I had surgery recently and have had major stresses related to not being able to be as successful as I once was at work. The field I am in has become hypercompetitive and support for my project has become much harder to come by. This has led to a big decline in my self esteem. As a result I am feeling very anxious and much less enthusiasm to do the work that I used to enjoy tremendously. This has spilled over into virtually every aspect of my life and affected my relationships. A feeling that I am alone in my problems of this makes it all seem a lot worse. Some days are good and others bad.
Anxious about work and health - Anxiety and Depre...
Anxious about work and health
Please don’t blame yourself for what you cannot control. You can’t be any more well physically than what body is able to do. It sounds like you need to grieve the loss of your health and the implications of it. Be gentle and accepting of yourself.
i can relate to what you wrote. I was in very demanding position under big stress for years. It was getting worse because of situation at the company, change of owners, culture. I tried and i tried, taking medication not to lose it and be able to handle that. But at the end i had to leave. I am trying to get a simpler job(the same area, but less demanding) and i can not so far. I was on a small project for 2 months which abruptly was over. I am dealing with depression and low self esteem and losing my confidence(which was not too great ever). But i don't lose hope to find what i am looking for, i am making myself to study every day a little, i am learning new applications which are needed.

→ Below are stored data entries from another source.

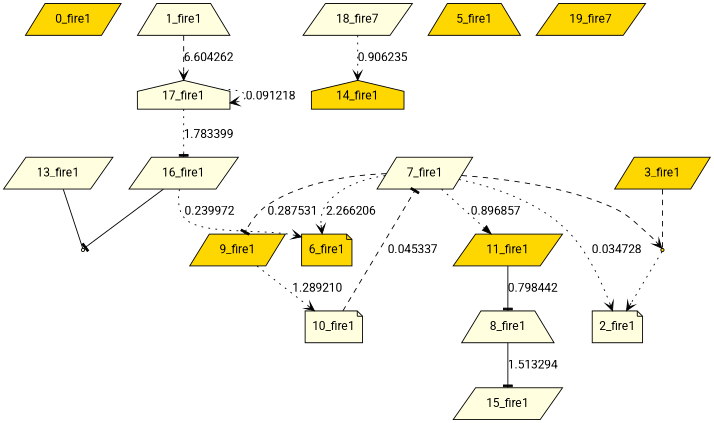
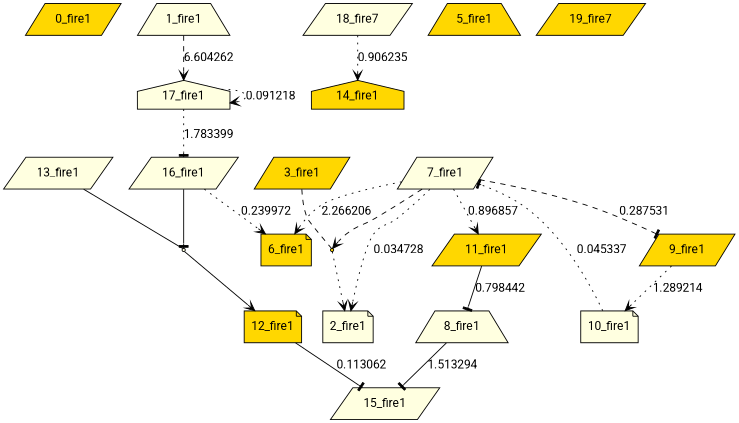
  digraph {
    fontname=Roboto
    node [fillcolor=lightyellow fontname=Roboto shape=parallelogram style=filled]
    edge [arrowhead=vee fontname=Roboto style=dotted]
    n1 [fillcolor=gold label="0_fire1"]
    n2 [label="1_fire1" shape=trapezium]
    n3 [label="17_fire1" shape=house]
    n4 [label="16_fire1"]
    n5 [label="2_fire1" shape=note]
    n6 [fillcolor=gold label="3_fire1"]
    20 [fillcolor=gold shape=point]
    n8 [fillcolor=gold label="11_fire1"]
    n9 [label="8_fire1" shape=trapezium]
    n10 [fillcolor=gold label="14_fire1" shape=house]
    n11 [fillcolor=gold label="5_fire1" shape=trapezium]
    n12 [fillcolor=gold label="6_fire1" shape=note]
    n13 [label="7_fire1"]
    n14 [fillcolor=gold label="9_fire1"]
    n15 [label="10_fire1" shape=note]
    n16 [label="15_fire1"]
    n17 [label="13_fire1"]
    21 [shape=point]
+   n19 [fillcolor=gold label="12_fire1" shape=note]
    n20 [label="18_fire7"]
    n21 [fillcolor=gold label="19_fire7"]
    n2 -> n3 [label=6.604262 style=dashed]
    n3 -> n3 [label=0.091218]
    n3 -> n4 [arrowhead=tee label=1.783399]
    n4 -> n12 [label=0.239972]
    n4 -> 21 [arrowhead=tee style=solid]
    n6 -> 20 [dir=none style=dashed arrowhead=""]
    20 -> n5
    n8 -> n9 [arrowhead=tee label=0.798442 style=solid]
    n9 -> n16 [arrowhead=tee label=1.513294 style=solid]
    n13 -> n5 [label=0.034728]
    n13 -> 20 [style=dashed]
-   n13 -> n8 [arrowhead=normal label=0.896857]
+   n13 -> n8 [label=0.896857]
    n13 -> n12 [label=2.266206]
    n13 -> n14 [arrowhead=tee label=0.287531 style=dashed]
-   n14 -> n15 [label=1.289210]
-   n15 -> n13 [arrowhead=tee label=0.045337 style=dashed]
+   n14 -> n15 [label=1.289214]
+   n15 -> n13 [arrowhead=tee label=0.045337]
    n17 -> 21 [dir=none style=solid arrowhead=""]
+   21 -> n19 [style=solid]
+   n19 -> n16 [arrowhead=tee label=0.113062 style=solid]
    n20 -> n10 [label=0.906235]
  }
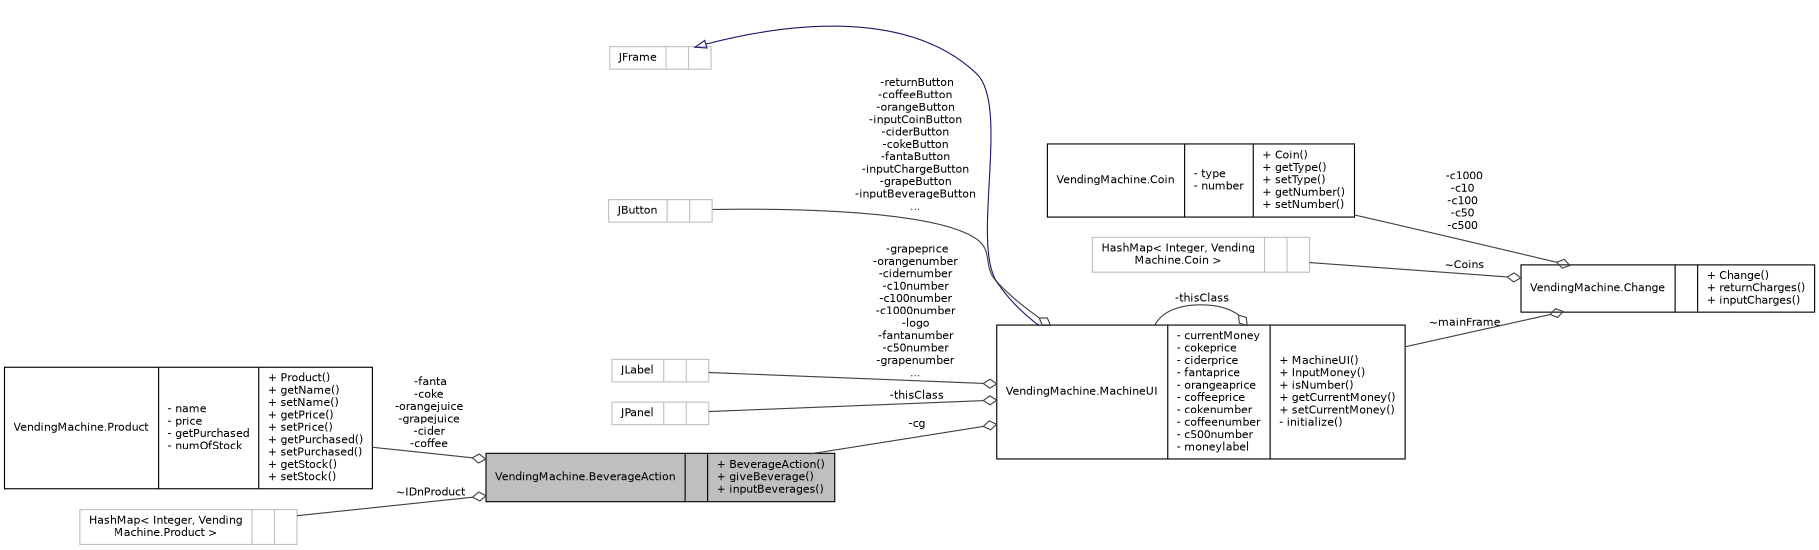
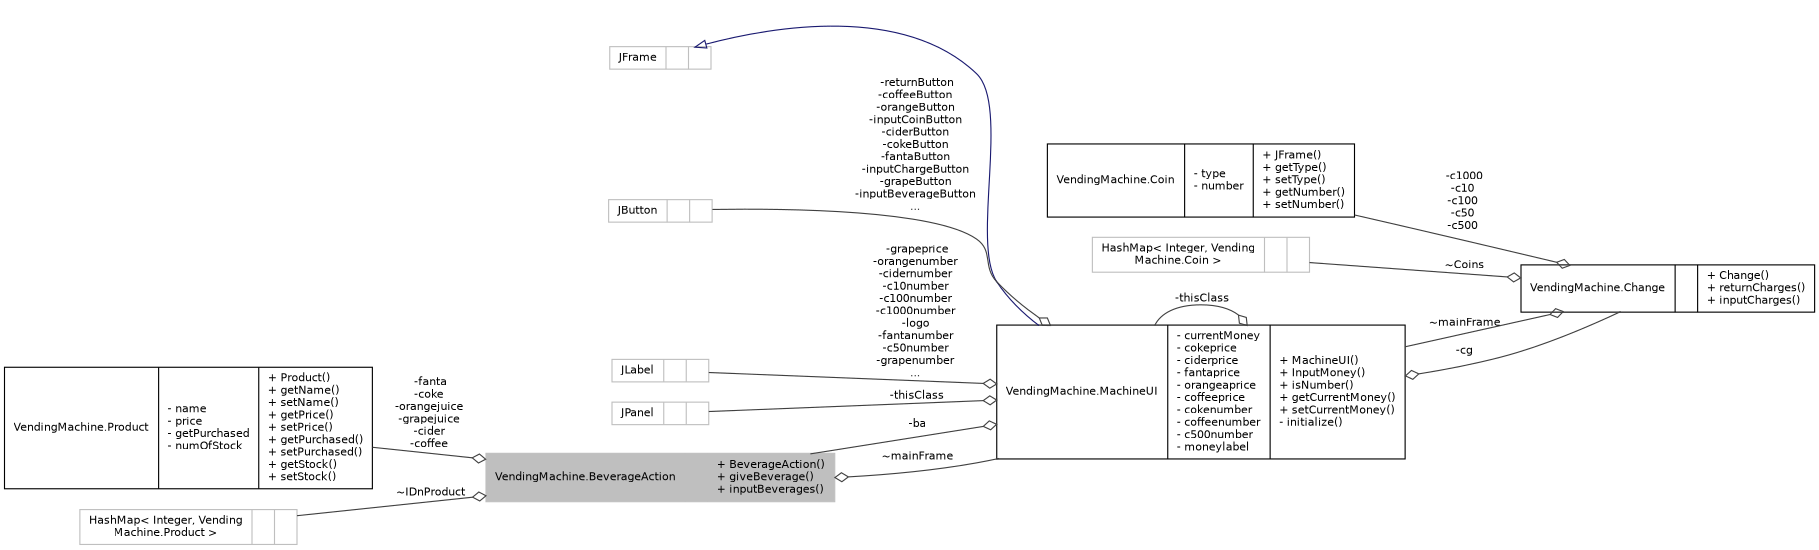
  digraph {
    rankdir=LR
    node [color=grey75 fillcolor=white fontname=Helvetica fontsize=10 shape=record style=filled]
    edge [arrowhead=odiamond color=grey25 fontname=Helvetica fontsize=10 labelfontname=Helvetica labelfontsize=10 style=solid]
-   n1 [color=black fillcolor=grey75 fontcolor=black height=0.2 label="{VendingMachine.BeverageAction\n||+ BeverageAction()\l+ giveBeverage()\l+ inputBeverages()\l}" width=0.4]
+   n1 [fillcolor=grey75 fontcolor=black height=0.2 label="{VendingMachine.BeverageAction\n||+ BeverageAction()\l+ giveBeverage()\l+ inputBeverages()\l}" width=0.4]
    n2 [color=black height=0.2 label="{VendingMachine.MachineUI\n|- currentMoney\l- cokeprice\l- ciderprice\l- fantaprice\l- orangeaprice\l- coffeeprice\l- cokenumber\l- coffeenumber\l- c500number\l- moneylabel\l|+ MachineUI()\l+ InputMoney()\l+ isNumber()\l+ getCurrentMoney()\l+ setCurrentMoney()\l- initialize()\l}" width=0.4]
    n3 [color=black height=0.2 label="{VendingMachine.Change\n||+ Change()\l+ returnCharges()\l+ inputCharges()\l}" width=0.4]
    n4 [color=black height=0.2 label="{VendingMachine.Product\n|- name\l- price\l- getPurchased\l- numOfStock\l|+ Product()\l+ getName()\l+ setName()\l+ getPrice()\l+ setPrice()\l+ getPurchased()\l+ setPurchased()\l+ getStock()\l+ setStock()\l}" width=0.4]
    n5 [height=0.2 label="{JFrame\n||}" width=0.4]
    n6 [height=0.2 label="{JButton\n||}" width=0.4]
    n7 [height=0.2 label="{JLabel\n||}" width=0.4]
    n8 [height=0.2 label="{JPanel\n||}" width=0.4]
-   n9 [color=black height=0.2 label="{VendingMachine.Coin\n|- type\l- number\l|+ Coin()\l+ getType()\l+ setType()\l+ getNumber()\l+ setNumber()\l}" width=0.4]
+   n9 [color=black height=0.2 label="{VendingMachine.Coin\n|- type\l- number\l|+ JFrame()\l+ getType()\l+ setType()\l+ getNumber()\l+ setNumber()\l}" width=0.4]
    n10 [height=0.2 label="{HashMap\< Integer, Vending\lMachine.Coin \>\n||}" width=0.4]
    n11 [height=0.2 label="{HashMap\< Integer, Vending\lMachine.Product \>\n||}" width=0.4]
-   n1 -> n2 [label=" -cg"]
+   n1 -> n2 [label=" -ba"]
+   n2 -> n1 [label=" ~mainFrame"]
    n2 -> n2 [label=" -thisClass"]
    n2 -> n3 [label=" ~mainFrame"]
+   n3 -> n2 [label=" -cg"]
    n4 -> n1 [label=" -fanta\n-coke\n-orangejuice\n-grapejuice\n-cider\n-coffee"]
    n5 -> n2 [arrowtail=onormal color=midnightblue dir=back arrowhead=""]
    n6 -> n2 [label=" -returnButton\n-coffeeButton\n-orangeButton\n-inputCoinButton\n-ciderButton\n-cokeButton\n-fantaButton\n-inputChargeButton\n-grapeButton\n-inputBeverageButton\n..."]
    n7 -> n2 [label=" -grapeprice\n-orangenumber\n-cidernumber\n-c10number\n-c100number\n-c1000number\n-logo\n-fantanumber\n-c50number\n-grapenumber\n..."]
    n8 -> n2 [label=" -thisClass"]
    n9 -> n3 [label=" -c1000\n-c10\n-c100\n-c50\n-c500"]
    n10 -> n3 [label=" ~Coins"]
    n11 -> n1 [label=" ~IDnProduct"]
  }
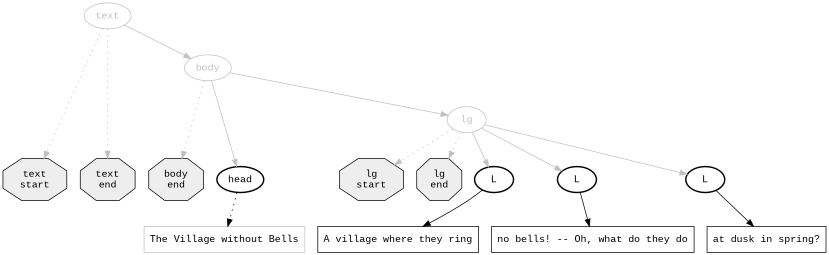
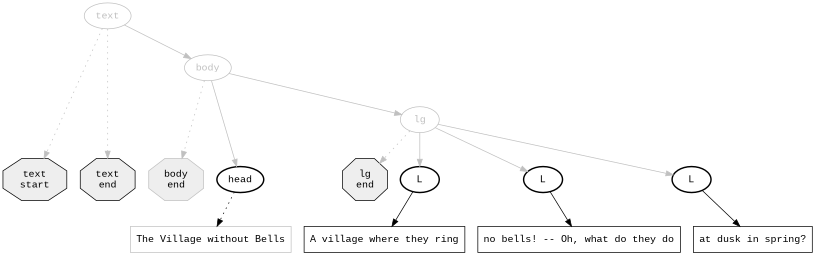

I am not blaming myself anymore that i could not handle my demanding job, i used to, i used to say that i am weak, and i did not have support from my loved ones. They also felt that i am weak and i have to be able to handle it. Well, i stopped to look back. I want now to try to get something which would give me less stress and which i would still be able to handle. I don't know if i will be able to, but i decided i will do what i can, and the rest-i can not control. I have better days and not so good days. But i am surviving.
Don't judge yourself, be gentle to yourself, try to figure out what to do, if your physical situation is not what it used to be. Adjustments are not easy...but we still can and should adjust. Love and hugs to you.
I also had a successful career but very demanding, my anxiety and panic took over and I had to resign a year ago. I then went into a deep depression. I have since re evaluated what I want to do with my life and am going in a new direction, back to school in a new career field. Use this time to think about what you want to do and have never tried before.